## Texto apresentado
::::

Roberto Vannacci, eurodeputado e ex-general, prepara-se para lançar o seu próprio partido político, consolidando o afastamento da Liga de Matteo Salvini e potencialmente redesenhando o espaço da extrema-direita em Itália.
Vannacci anunciou o lançamento do novo partido através do Instagram na passada quarta-feira. De acordo com registos de marca, o nome e logótipo do movimento, Futuro Nazionale (Futuro Nacional), já haviam sido registados em 24 de janeiro. O projeto está a ser apresentado pela comunicação social italiana como uma tentativa de criar uma versão italiana do partido Alternativa para a Alemanha (AfD), propondo uma nova força política à direita de Salvini.
O eurodeputado, figura polarizadora devido às suas posições nacionalistas e anti-imigração, é atualmente vice-secretário da Liga. No entanto, semanas de tensões internas levaram a relações quase irreparáveis dentro do partido. Salvini tinha previsto reunir-se com Vannacci para tentar uma reconciliação, mas o anúncio do novo partido diminui significativamente essa possibilidade, aproximando a Liga de uma potencial cisão.
Vannacci ganhou notoriedade em Itália pela sua presença em palco e pelas opiniões extremas sobre a história do país. Foi criticado por revisionismo histórico, chegando a descrever o ditador Benito Mussolini como um estadista e afirmando que a Marcha sobre Roma de 1922, quando o partido fascista chegou ao poder, “não foi um golpe de Estado, mas apenas uma manifestação de rua”.

::::

## Registos extraídos
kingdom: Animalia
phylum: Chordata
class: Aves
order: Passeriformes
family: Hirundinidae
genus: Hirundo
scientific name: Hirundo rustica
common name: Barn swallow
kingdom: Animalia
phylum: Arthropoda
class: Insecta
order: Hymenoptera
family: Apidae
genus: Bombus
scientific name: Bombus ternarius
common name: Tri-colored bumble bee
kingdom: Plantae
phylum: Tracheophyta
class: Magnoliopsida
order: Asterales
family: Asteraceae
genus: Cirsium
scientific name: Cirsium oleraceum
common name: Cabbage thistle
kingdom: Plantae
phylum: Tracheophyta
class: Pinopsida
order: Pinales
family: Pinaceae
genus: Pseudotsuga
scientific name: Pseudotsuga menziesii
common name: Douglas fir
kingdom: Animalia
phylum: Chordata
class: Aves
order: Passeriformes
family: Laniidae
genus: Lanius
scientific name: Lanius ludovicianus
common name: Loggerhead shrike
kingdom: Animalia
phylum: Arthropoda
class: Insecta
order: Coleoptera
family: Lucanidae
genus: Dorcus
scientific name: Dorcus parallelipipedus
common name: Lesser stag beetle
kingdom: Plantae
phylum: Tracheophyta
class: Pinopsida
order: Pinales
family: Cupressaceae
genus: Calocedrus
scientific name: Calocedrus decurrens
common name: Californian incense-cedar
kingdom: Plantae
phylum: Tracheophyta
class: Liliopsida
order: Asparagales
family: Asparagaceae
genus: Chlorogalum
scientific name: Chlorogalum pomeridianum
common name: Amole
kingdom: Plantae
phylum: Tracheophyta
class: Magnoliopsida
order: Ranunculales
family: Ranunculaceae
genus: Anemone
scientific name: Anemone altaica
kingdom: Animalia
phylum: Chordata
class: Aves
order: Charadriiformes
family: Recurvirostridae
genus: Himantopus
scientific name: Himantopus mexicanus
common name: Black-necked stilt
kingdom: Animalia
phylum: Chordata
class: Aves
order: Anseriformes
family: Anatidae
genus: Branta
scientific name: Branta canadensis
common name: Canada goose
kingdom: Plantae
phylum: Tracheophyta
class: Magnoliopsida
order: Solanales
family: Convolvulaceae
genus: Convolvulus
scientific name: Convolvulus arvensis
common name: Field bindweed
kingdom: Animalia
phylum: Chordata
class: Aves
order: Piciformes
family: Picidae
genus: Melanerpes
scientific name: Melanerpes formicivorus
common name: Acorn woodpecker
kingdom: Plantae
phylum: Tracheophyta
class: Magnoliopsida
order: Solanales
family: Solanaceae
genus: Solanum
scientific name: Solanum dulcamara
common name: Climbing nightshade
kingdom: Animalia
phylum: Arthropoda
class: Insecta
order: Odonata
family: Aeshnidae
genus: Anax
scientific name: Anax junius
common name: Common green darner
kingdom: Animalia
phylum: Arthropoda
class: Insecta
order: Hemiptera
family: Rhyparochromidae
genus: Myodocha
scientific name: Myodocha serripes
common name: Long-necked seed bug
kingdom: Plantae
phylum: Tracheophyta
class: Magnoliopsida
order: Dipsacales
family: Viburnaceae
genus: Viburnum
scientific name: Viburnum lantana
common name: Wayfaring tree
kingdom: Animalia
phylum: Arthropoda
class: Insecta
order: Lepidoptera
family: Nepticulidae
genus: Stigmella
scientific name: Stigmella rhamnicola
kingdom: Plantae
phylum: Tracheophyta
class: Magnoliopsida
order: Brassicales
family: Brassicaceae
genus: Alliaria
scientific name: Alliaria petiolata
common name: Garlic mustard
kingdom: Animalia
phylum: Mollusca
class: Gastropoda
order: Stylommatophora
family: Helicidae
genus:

::::

## Conjunto de exercícios
[1] No texto sobre Vannacci, em que data foram registados o nome e o logótipo do Futuro Nazionale?
[2] Retoma o texto sobre Vannacci a partir da sua última frase e continua-o.

## Respostas por tarefa
[1] Foram registados em 24 de janeiro.

[2]
O lançamento do Futuro Nazionale não esteve isento de problemas. O logótipo do partido causou imediata confusão, levando o think tank de direita Nazione Futura (Nação Futura), liderado por Francesco Giubilei, a distanciar-se da iniciativa, alegando semelhanças entre os nomes e os logótipos das duas organizações.
No plano político, crescem as dúvidas sobre a viabilidade do projeto de Vannacci. O senador da Liga, Claudio Borghi, afirmou à POLITICO que duvida que o partido venha realmente a ser lançado, referindo que Vannacci já tinha registado um símbolo anteriormente sem dar seguimento ao projeto.
Borghi destacou ainda que Vannacci é “uma pessoa inteligente e leal” que dificilmente romperá com a Liga, sublinhando que a sua eleição para o Parlamento Europeu foi impulsionada pela liderança do partido, que o colocou como primeiro nome na lista de candidatos. Mesmo se o partido se concretizar, Borghi acredita que terá dificuldades em ganhar apoio popular, estimando que poderia atingir apenas 1% de votos, apesar do interesse mediático.